Tire Pressure Monitoring System
Maintaining proper tire pressure is easier when you have a working tire pressure monitoring system (TPMS), but battery failure can cause this safety feature to stop working prematurely. There are two types of systems: indirect systems read tire pressure from sensors in your anti-lock brakes, determining if pressure levels are correct by monitoring the number of rotations of each tire relative to the others, while direct systems have their sensors located inside the tires to provide more accurate readings. Should the system stop working, you’ll need professional help.
Working headlights are essential for nighttime safety. If your lights don’t provide enough brightness, the resulting low visibility puts you at risk for accidents. Keep yourself out of harm’s way with these fixes to common problems:
• Replace burned out bulbs when a single headlight goes out.
• Check the relay, fuse, wiring and switches when both headlights aren’t working, and replace car parts as needed.
• Have the alternator checked if headlights are dim to rule out issues with the charging system.
Performance problems such as difficulty starting your vehicle, slow acceleration, rough idling and misfiring or surging of the engine may indicate that it’s time for new spark plugs. This is an inexpensive repair and it’s not too difficult to replace the plugs on your own. Check your owner’s manual to locate the plugs, and look for any visible wear and tear. Carefully unscrew the old plugs, clean the threads inside the terminal, and lubricate the threads of the new plugs before installing them.
Remote Keyless Entry
Although keyless entry can be a lifesaver when you’re heading to the car with an armload of groceries, these systems are no stranger to issues. One of the most common issues affecting keyless entry is battery failure in the remote, which is easily fixed by replacing the depleted battery with a new one. Another common issue is caused by improper storage of the remote: unintended activation of the locking mechanism or panic alarm when buttons are accidentally pressed happens much more often than you might imagine. If the system doesn’t work at all and the battery isn’t the issue, have your mechanic check for a bad circuit, as well as the motor in the vehicle’s door lock.
Door Handles and Locks
Door handles and locks are one of those car parts that many don’t remember when thinking of the most commonly used parts of the car. Repeated use of manual entry can cause door locks to wear down and fail. The mechanism inside the lock that makes entry possible is called a lock cylinder, and there are several signs that indicate it may need replacement:
• The key gets stuck, even breaks off in the lock
• The key unlocks some doors but not others
• Keys go into the locks but won’t turn
These problems are generally mechanical in nature and should be fixed to ensure your safety and the safety of your passengers.

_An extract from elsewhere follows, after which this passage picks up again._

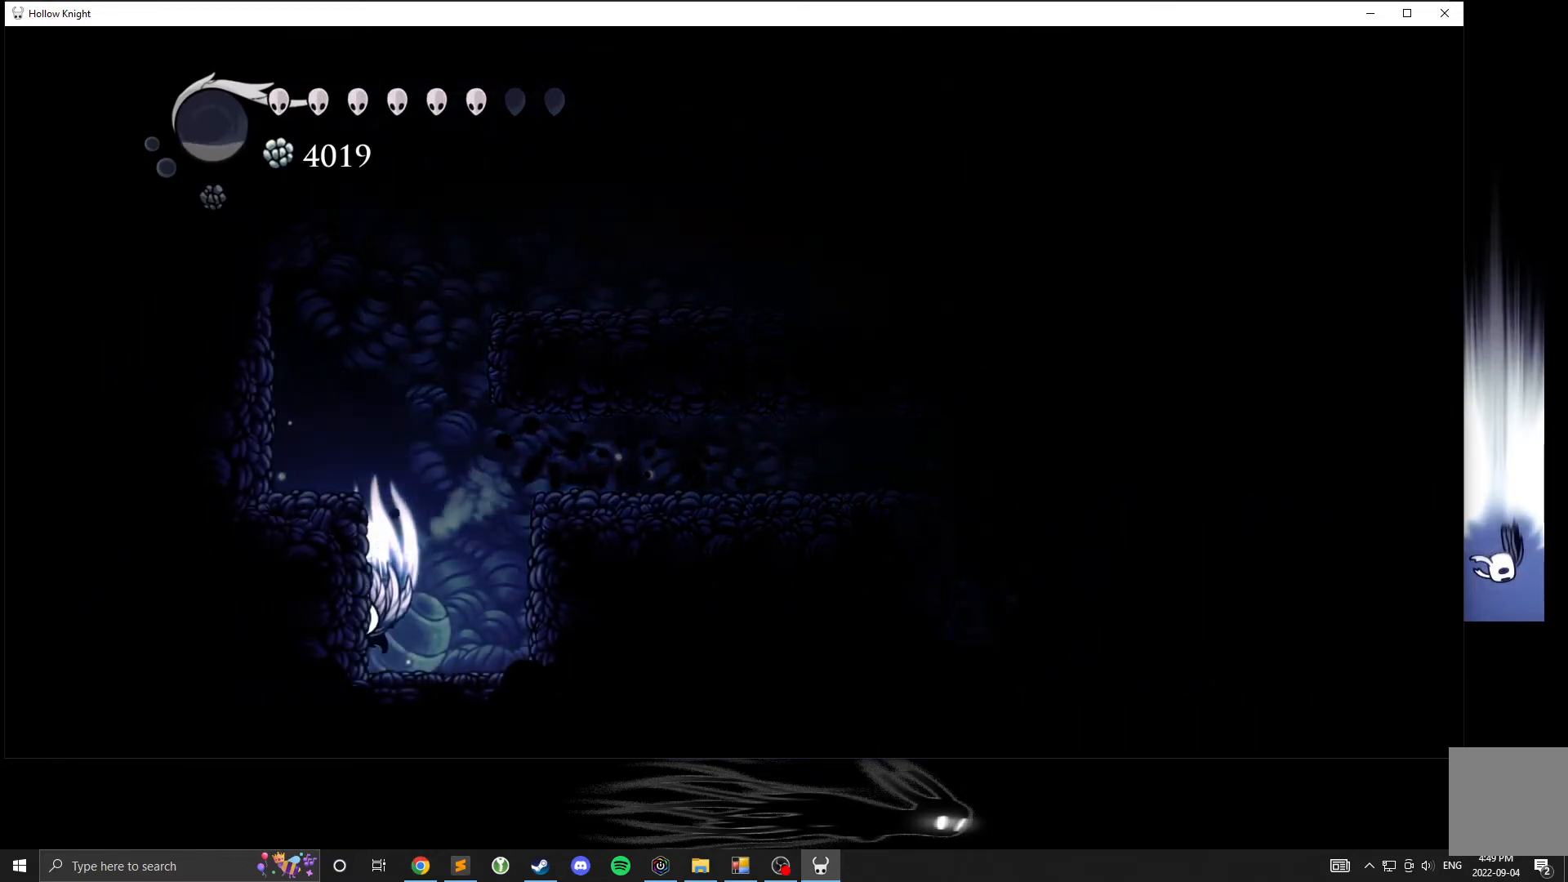
{"buttons": [], "left_stick": "left", "events": [[467, "A", "up"]]}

If you experience continued problems with your windshield wipers, flashers, heater and other vehicle instruments, you could be dealing with a failing fuse. To tell for sure whether or not this is the problem, locate the fuse box in your car and check for any black fuses. You can also hold fuses up to the light to see if the interior wire is broken. Blown fuses can’t be repaired, but in most cases you can replace the damaged part yourself.
To preserve safe, reliable operation of your car or truck, it’s important to check these car parts on a regular basis, looking for signs of wear that may indicate that a replacement is in order. Diligent maintenance keeps your vehicle running the way that it should and provides the best driving experience possible.
Which of these parts have you had to replace on your own vehicle?